§ **TRECHO**
::::::::
A violência perpetrada pelas forças armadas russas, no entanto, não é denunciada com a coragem e a continuidade que merece, nem na Ucrânia, nem pelas mídias estrangeiras. A razão é logo evidente: os estupros de guerra ocorrem sempre, em todos os lugares e quase não são mais notícia. Até mesmo na Ucrânia, onde a comissária dos direitos humanos Ludmila Denisova, que compartilhou as denúncias feministas, levantou a forte oposição de muitos deputados que a acusaram de insistir demais nas violências, acabando por pôr em segundo plano outros crimes como a deportação de civis e as condições desumanas dos prisioneiros de guerra. E obviamente despertando o entusiasmo da propaganda russa, que se serviu desse caso para denunciar como fake news as notícias das violências.
::::::::
§ **REGISTROS DE ENTRADA**
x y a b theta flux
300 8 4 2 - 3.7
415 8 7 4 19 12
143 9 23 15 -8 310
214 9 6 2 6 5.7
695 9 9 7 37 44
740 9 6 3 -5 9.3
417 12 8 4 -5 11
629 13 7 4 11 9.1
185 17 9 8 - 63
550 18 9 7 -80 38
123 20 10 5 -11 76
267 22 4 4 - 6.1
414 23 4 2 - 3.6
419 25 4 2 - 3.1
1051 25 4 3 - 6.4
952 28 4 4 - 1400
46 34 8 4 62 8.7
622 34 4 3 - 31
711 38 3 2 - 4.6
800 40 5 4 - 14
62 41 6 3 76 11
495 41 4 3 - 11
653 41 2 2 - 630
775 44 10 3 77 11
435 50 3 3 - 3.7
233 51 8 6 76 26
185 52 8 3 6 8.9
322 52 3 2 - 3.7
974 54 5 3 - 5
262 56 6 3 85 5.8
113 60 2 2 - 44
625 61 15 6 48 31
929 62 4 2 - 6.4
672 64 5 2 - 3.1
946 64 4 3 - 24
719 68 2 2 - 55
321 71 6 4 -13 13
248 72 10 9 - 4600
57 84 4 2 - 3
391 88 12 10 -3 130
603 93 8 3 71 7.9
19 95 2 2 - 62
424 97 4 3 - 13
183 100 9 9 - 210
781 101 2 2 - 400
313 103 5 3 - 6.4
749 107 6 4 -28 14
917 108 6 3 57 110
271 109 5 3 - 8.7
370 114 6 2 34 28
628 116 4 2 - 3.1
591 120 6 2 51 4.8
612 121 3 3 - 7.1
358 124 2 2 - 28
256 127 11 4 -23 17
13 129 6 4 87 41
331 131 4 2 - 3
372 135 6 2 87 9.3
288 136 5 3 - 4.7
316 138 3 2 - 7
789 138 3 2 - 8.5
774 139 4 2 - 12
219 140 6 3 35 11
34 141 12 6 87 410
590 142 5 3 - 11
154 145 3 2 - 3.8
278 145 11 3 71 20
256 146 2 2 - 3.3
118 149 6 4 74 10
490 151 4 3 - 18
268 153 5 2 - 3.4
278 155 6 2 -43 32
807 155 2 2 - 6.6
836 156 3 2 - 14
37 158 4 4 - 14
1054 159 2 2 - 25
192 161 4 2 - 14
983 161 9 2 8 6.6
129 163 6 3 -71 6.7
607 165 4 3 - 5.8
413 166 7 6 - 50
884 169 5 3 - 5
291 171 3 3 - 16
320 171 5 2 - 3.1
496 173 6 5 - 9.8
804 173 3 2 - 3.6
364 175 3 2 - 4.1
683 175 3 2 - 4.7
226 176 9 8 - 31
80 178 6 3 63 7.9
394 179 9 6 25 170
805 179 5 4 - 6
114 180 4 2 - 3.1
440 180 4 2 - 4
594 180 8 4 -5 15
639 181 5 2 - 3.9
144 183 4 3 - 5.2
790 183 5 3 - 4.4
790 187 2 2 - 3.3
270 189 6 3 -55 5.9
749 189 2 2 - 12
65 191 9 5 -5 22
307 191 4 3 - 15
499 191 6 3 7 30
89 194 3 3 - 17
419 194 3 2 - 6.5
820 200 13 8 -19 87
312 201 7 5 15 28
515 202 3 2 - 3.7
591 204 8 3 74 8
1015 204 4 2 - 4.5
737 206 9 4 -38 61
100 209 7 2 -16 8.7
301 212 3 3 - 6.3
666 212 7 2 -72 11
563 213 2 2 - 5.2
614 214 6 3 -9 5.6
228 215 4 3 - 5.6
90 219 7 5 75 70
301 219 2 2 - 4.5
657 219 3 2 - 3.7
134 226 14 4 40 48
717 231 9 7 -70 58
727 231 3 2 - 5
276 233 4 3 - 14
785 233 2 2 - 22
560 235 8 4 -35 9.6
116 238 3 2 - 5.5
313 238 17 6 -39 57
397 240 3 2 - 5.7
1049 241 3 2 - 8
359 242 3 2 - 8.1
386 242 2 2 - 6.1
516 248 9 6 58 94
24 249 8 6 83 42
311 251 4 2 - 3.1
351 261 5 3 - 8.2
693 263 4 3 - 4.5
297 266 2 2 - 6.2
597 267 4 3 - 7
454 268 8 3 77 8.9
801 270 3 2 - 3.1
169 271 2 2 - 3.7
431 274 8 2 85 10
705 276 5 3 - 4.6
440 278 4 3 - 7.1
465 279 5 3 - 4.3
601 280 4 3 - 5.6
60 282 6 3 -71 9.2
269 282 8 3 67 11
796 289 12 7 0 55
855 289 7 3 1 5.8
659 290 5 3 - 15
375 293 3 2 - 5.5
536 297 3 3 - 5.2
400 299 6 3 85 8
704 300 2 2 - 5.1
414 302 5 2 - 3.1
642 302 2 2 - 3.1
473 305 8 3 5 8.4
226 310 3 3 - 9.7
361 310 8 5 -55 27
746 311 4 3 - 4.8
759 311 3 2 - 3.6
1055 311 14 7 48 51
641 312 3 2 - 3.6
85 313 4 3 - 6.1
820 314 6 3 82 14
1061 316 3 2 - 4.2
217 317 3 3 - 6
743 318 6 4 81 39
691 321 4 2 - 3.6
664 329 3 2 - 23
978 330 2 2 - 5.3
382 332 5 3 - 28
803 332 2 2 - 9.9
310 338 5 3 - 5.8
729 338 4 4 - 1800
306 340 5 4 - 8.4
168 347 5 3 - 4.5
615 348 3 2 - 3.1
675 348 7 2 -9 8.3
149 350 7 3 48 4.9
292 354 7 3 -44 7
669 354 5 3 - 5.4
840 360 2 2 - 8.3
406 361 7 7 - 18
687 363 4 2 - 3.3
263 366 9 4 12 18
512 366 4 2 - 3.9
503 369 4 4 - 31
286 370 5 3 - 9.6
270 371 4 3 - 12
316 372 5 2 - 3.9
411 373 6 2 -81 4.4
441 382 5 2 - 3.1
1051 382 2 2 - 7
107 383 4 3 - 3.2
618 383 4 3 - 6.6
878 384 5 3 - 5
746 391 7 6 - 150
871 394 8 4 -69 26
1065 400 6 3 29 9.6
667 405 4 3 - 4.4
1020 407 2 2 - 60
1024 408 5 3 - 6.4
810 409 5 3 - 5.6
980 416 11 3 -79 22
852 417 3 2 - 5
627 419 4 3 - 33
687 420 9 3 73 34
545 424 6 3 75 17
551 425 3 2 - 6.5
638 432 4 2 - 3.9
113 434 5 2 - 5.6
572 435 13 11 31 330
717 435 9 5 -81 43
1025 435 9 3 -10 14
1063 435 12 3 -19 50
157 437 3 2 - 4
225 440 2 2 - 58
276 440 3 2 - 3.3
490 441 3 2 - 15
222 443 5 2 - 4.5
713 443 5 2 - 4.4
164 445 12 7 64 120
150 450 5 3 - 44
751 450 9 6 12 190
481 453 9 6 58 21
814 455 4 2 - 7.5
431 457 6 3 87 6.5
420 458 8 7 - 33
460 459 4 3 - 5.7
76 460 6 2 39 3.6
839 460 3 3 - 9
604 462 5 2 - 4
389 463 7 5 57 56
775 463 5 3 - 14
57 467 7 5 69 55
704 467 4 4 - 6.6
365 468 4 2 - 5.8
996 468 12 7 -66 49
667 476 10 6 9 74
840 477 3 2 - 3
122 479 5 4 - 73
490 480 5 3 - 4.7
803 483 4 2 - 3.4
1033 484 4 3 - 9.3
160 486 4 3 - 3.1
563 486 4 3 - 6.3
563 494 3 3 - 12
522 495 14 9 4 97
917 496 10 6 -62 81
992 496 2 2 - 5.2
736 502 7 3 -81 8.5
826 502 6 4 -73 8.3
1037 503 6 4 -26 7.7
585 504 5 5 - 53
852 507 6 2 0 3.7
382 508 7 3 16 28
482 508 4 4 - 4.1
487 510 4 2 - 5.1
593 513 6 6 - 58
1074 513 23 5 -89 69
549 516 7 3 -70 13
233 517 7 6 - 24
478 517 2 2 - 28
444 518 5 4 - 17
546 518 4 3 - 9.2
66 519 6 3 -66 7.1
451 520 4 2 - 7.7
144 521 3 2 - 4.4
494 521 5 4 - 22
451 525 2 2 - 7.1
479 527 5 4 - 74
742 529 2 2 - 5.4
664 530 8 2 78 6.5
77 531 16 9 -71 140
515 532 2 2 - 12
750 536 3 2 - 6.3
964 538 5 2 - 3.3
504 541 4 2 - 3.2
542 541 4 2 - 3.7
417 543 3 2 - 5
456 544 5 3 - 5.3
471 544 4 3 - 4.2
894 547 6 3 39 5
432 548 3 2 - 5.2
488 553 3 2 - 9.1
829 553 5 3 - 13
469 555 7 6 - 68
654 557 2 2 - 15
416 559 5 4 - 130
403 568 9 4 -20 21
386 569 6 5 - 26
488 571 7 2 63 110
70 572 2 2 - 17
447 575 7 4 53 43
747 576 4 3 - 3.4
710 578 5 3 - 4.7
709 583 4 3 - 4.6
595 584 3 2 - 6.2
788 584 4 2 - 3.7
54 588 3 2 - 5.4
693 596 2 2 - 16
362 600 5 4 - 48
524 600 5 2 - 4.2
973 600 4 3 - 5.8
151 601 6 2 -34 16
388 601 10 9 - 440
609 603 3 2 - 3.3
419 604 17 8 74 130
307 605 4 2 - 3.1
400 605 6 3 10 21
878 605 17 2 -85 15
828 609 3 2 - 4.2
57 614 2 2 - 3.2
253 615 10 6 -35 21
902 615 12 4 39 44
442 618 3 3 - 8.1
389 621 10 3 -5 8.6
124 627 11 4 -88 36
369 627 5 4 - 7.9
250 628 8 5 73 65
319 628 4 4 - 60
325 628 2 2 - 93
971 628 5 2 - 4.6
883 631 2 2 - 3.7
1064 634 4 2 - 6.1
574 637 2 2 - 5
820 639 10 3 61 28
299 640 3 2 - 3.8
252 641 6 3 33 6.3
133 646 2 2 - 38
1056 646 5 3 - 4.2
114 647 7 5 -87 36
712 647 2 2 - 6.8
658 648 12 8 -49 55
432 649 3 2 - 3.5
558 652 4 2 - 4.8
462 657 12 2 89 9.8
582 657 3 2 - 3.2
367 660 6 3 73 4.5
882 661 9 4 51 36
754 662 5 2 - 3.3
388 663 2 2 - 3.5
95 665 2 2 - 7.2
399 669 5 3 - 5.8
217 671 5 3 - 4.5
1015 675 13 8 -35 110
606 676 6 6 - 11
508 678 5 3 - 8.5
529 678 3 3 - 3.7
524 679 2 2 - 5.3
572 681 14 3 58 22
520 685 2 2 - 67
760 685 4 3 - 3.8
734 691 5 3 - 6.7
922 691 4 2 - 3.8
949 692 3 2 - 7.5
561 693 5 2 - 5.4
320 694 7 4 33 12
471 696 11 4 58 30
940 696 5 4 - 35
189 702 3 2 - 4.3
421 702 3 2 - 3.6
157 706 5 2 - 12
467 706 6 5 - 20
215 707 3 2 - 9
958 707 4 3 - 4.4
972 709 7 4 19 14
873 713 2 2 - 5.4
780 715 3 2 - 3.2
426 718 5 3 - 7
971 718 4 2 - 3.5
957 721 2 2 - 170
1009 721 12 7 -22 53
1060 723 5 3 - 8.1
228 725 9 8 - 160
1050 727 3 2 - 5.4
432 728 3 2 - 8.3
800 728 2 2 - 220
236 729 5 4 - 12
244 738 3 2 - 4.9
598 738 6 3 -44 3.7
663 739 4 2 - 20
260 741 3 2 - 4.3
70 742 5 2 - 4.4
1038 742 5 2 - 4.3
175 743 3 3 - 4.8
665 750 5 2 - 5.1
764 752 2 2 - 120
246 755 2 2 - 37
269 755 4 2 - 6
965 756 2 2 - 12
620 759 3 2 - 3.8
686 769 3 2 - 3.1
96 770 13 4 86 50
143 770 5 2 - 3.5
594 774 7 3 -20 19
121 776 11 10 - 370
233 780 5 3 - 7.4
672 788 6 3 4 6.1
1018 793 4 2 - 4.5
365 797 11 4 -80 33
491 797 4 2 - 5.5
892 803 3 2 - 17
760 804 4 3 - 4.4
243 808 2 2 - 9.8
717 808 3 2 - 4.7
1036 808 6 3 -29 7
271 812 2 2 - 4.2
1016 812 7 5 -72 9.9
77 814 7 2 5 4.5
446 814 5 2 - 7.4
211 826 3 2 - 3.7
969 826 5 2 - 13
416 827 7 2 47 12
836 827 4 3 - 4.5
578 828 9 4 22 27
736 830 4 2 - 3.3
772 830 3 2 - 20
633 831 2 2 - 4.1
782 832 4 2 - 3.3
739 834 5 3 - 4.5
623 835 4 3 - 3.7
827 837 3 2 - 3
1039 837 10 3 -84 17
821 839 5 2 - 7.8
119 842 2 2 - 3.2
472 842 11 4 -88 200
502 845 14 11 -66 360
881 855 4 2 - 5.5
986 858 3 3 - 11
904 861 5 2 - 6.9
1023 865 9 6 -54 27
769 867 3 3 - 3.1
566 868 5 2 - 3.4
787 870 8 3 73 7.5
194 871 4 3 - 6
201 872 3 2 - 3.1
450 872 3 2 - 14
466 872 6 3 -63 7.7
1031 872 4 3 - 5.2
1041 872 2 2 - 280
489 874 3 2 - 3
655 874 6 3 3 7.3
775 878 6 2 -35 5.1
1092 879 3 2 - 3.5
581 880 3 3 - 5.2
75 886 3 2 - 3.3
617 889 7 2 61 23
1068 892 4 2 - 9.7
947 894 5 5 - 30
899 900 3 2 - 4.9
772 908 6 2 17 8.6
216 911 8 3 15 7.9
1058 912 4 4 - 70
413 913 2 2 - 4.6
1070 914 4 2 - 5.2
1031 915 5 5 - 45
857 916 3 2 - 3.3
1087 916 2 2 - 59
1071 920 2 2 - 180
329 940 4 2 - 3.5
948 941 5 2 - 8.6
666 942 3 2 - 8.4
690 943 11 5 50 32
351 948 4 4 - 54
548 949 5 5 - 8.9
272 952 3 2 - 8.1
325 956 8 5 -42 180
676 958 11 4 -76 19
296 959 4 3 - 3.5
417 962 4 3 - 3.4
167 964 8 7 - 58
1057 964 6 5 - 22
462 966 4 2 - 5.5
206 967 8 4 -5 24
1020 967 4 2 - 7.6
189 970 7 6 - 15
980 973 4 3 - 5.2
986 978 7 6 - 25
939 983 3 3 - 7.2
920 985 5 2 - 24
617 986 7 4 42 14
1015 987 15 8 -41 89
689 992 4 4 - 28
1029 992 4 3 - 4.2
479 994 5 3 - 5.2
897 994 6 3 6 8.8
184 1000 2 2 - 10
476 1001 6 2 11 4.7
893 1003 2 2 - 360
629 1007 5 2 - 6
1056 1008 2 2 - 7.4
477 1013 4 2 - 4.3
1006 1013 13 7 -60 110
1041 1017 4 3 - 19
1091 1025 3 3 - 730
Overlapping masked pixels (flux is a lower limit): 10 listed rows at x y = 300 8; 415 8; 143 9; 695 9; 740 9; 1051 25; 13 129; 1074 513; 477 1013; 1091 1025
::::::::
§ **TAREFAS PROPOSTAS**
[1] Escreva de novo o segmento do trecho que vai de "A violência perpetrada" até "notícias das violências.", trocando "deputados" por "parlamentares".
[2] Informe todas as linhas dos registros em que aparece a palavra "flux". Maiúsculas e minúsculas contam.

§ **RESPOSTAS POR TAREFA**
[1]
A violência perpetrada pelas forças armadas russas, no entanto, não é denunciada com a coragem e a continuidade que merece, nem na Ucrânia, nem pelas mídias estrangeiras. A razão é logo evidente: os estupros de guerra ocorrem sempre, em todos os lugares e quase não são mais notícia. Até mesmo na Ucrânia, onde a comissária dos direitos humanos Ludmila Denisova, que compartilhou as denúncias feministas, levantou a forte oposição de muitos parlamentares que a acusaram de insistir demais nas violências, acabando por pôr em segundo plano outros crimes como a deportação de civis e as condições desumanas dos prisioneiros de guerra. E obviamente despertando o entusiasmo da propaganda russa, que se serviu desse caso para denunciar como fake news as notícias das violências.

[2]
x y a b theta flux
Overlapping masked pixels (flux is a lower limit): 10 listed rows at x y = 300 8; 415 8; 143 9; 695 9; 740 9; 1051 25; 13 129; 1074 513; 477 1013; 1091 1025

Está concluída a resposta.